2018 will prove a less bullish period for gold than last year unless interest rates return to 2017 levels and copper prices fall - a less likely scenario given the recent rise of the 10-year Treasury together with U.S. growth and synchronous global growth expectations. Inflation will be another key factor to monitor, it has been on the rise (see chart above in discussion).
The difference between interest rates and inflation expectations drive gold price; if the former leads the latter, there could be stiff headwinds for the lustrous metal.
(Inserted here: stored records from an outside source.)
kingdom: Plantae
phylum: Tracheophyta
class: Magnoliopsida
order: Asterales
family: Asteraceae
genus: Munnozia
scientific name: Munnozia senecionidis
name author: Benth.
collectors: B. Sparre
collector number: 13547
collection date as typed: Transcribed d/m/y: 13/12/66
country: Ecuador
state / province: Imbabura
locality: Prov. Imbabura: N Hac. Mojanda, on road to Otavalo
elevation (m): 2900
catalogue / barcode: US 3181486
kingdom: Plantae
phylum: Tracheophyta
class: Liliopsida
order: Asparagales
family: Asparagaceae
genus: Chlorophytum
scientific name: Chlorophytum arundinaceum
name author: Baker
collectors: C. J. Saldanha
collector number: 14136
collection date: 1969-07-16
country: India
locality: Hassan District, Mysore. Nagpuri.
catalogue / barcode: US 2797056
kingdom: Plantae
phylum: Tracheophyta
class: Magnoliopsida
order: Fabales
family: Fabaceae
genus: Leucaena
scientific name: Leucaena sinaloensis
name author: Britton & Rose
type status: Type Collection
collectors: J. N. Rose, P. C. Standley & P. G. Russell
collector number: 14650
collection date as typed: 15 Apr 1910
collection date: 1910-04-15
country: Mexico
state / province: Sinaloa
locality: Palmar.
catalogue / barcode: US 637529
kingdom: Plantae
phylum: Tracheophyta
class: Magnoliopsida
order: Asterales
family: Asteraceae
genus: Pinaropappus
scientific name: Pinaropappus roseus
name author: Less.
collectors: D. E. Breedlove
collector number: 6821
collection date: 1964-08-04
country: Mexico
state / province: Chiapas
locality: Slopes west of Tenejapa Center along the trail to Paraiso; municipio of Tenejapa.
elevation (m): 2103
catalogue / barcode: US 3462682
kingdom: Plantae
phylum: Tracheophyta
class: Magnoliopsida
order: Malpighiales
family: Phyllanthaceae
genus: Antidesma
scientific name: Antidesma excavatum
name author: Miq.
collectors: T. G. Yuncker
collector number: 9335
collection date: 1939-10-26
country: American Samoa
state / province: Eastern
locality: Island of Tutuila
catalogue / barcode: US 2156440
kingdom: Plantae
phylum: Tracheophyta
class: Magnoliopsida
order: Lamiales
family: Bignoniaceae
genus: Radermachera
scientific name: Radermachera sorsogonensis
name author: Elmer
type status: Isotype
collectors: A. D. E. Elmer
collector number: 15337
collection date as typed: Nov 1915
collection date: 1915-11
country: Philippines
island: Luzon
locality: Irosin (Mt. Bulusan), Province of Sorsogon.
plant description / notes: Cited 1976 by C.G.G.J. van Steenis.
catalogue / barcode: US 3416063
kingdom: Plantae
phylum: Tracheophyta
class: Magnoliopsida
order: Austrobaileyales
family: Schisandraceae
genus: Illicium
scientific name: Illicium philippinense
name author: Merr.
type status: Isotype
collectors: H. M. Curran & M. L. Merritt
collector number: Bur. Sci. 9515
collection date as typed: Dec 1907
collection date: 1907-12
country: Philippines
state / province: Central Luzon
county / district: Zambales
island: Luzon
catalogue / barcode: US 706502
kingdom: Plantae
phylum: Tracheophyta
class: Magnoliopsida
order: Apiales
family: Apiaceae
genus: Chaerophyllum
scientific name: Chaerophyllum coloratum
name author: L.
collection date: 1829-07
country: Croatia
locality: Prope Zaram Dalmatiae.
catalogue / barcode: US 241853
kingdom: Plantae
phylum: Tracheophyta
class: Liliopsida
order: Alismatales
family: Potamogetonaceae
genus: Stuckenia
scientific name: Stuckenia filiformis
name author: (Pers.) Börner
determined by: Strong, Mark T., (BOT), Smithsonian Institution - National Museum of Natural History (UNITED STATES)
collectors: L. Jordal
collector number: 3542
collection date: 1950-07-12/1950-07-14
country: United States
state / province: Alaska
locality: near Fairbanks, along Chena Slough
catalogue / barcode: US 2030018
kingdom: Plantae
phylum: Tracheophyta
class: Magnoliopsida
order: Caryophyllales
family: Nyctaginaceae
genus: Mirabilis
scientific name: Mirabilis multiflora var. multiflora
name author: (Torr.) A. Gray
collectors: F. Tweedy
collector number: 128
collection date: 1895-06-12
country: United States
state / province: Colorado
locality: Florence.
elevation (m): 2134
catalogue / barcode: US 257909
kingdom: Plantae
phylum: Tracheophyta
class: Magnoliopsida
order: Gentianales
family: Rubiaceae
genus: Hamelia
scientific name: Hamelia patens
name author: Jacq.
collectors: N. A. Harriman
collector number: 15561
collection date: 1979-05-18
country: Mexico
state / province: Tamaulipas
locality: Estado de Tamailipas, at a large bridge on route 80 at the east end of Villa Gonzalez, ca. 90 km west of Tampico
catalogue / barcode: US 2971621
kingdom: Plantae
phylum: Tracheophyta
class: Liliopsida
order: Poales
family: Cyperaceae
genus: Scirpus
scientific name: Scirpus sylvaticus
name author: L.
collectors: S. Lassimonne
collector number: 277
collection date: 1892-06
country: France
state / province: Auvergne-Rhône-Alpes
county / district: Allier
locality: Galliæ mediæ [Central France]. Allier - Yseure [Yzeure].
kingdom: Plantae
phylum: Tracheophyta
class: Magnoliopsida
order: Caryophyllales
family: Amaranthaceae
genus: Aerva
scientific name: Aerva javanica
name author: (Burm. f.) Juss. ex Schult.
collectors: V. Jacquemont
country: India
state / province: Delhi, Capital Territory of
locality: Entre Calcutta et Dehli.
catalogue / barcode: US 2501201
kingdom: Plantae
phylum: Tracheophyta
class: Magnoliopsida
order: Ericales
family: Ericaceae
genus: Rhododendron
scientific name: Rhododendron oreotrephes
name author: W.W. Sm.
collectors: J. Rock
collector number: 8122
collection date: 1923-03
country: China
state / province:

A trade war that results in slower growth and higher inflation could be potentially very bullish for gold.
Here's a good beer bet for 2018: Gold will fall below $1,220 before rising above $1,380. We ended 2017 n the middle of that range with prices just above $1,300 - a fair starting point.
Which side of this bet you take depends on whether you have a half-empty or half-full view on interest rate direction and economic prospects, both global and domestic.
Important charts to watch remain the gold-to-S&P500 or AUSP (see "Chart to Watch" below) and gold in terms of major currencies euro and Japanese yen (directly below). An explanation of the charts below is given in my latest Kitco column:
The Gartman Gold Trade Revisited (Kitco News, 2/14/2018)
Click on the image for a larger size:
Gold in euro & yen terms with good margin above 2013 lows
Note upside trend of higher lows for gold in U.S. dollars for 2018 (dotted blue line).
Gold euro/yen spread widens again in 2018
Note for currency buffs: Value parity in the above chart occurs when the EUR/JPY cross rate is 139.24; something to watch for - presently 131.55 yen per euro as the gold euro/yen spread begins to rise again (above chart).
Here's a chart to watch for 2018. Click on the image for a larger size:
Gold-to-S&P 500 Ratio
An important gold ratio is gold-to-S&P500 or AUSP. The ratio bottomed in early-December of 2015 and reversed to a bullish trend, peaking February 11, 2016. It bottomed again December 20, 2016 (0.4973) trended higher but then bearishly bottomed again in July, 2017 and more recently December, 12, 2017 (0.4661). Currently this AM the AUSP is 0.5051, bullishly above the key 0.5-level.